Novartis has been given the thumbs-up in China to market its eye drug Lucentis and has also launched its diabetes treatment Galvus in the country.
First up, the Swiss major has received regulatory approval from the State Food and Drug Administration for Lucentis (ranibizumab) to treat wet age-related macular degeneration. Novartis says that there are around 300,000 new cases of AMD every year in China.
Novartis quoted Xiaoxin Li, chairman of the China Fundus Society, as saying that there is "a huge unmet need" for wet AMD in the country and "we have been waiting for the Lucentis approval here since it was first launched in the USA in 2006". Roche's Genentech has the commercial rights to Lucentis in the USA and Novartis holds them for the rest of the world.
Secondly, the company says Galvus (vildagliptin) is now available in China as an add-on to metformin. Some 75 million people have uncontrolled type 2 diabetes in China, which currently accounts for nearly 20% of medical expenditure in the country. The economic burden of the disease is projected to increase from $26 billion in 2007 to $47 billion by 2030 and Ning Guang, of the Shanghai Jiatong University-affiliated Ruijing Hospital said that "uncontrolled diabetes is threatening to overwhelm our healthcare system".
U-turn over Nyon plant closure, Basel cuts
Meantime, Novartis workers in Switzerland have been celebrating this week after the company's U-turn regarding plans to close a production site in Nyon/Prangins, a move that will save over 300 about 320 jobs, while there will be less job cuts than originally announced at a Basel plant.
Novartis unveiled plans to cut 2,000 jobs in October last year, including 1,100 in Switzerland, but this led to demonstrations and criticism from politicians in the country. Now, the company has changed its position, saying "constructive solutions" have been found following talks locals authorities and employee representatives.
Nyon/Prangins will be preserved, thanks to all staff agreeing to forego part of the pay increase agreed to for 2012 and workers covered by the collective bargaining agreement who are currently working a 37.5-hour week have agreed to do 40 hours. Novartis, which will also benefit from "cantonal tax relief over a limited period", now plans to invest in the modernisation of the production plants.
As for Basel, Novartis said it will "probably manage to find other positions within the company for about a third of the associates in Basel and offer early retirement to another third.
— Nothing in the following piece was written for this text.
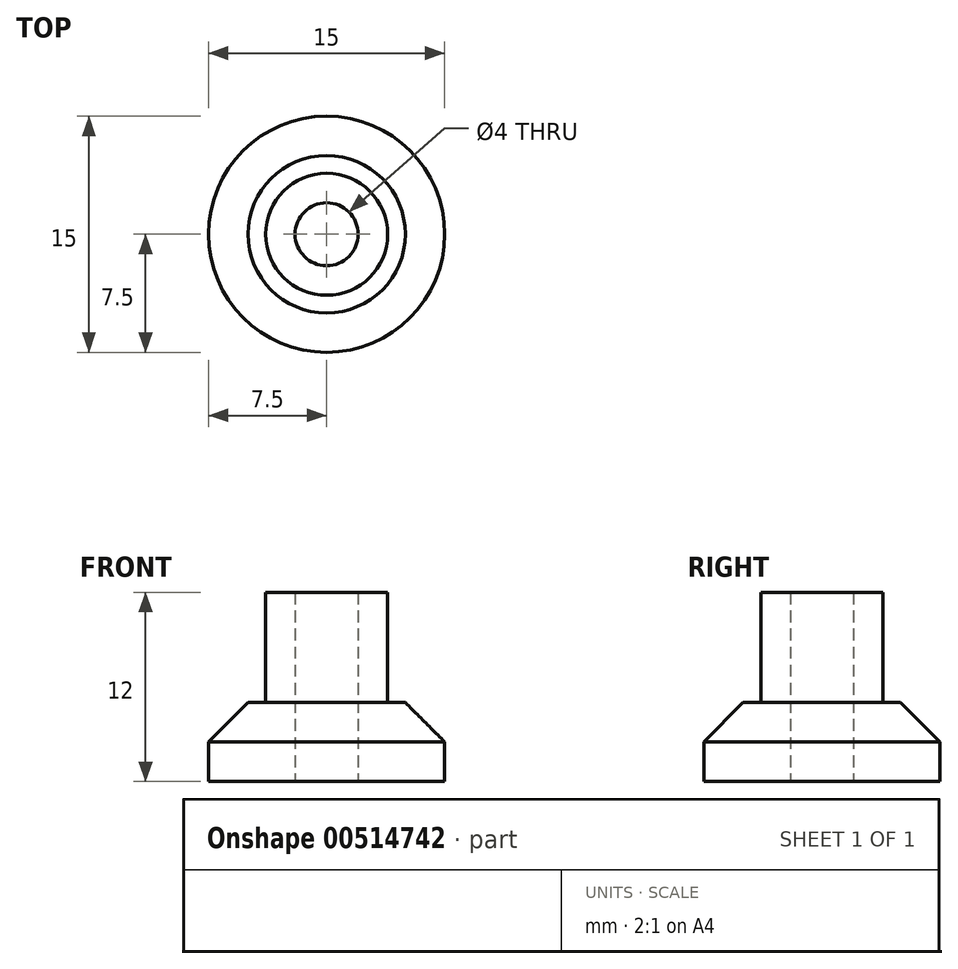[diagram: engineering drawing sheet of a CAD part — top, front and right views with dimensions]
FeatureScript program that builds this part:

It also looking at the possibility of preserving other posts through a spin-off of the toxicology group there.
Less than a week ago, Novartis said it is to axe 1,960 jobs as part of a restructuring of its US operations, prompted by the pending patent loss on its hypertension blockbuster Diovan (valsartan) and predicted lower sales of the blood pressure drug Tekturna/Rasilez (aliskiren).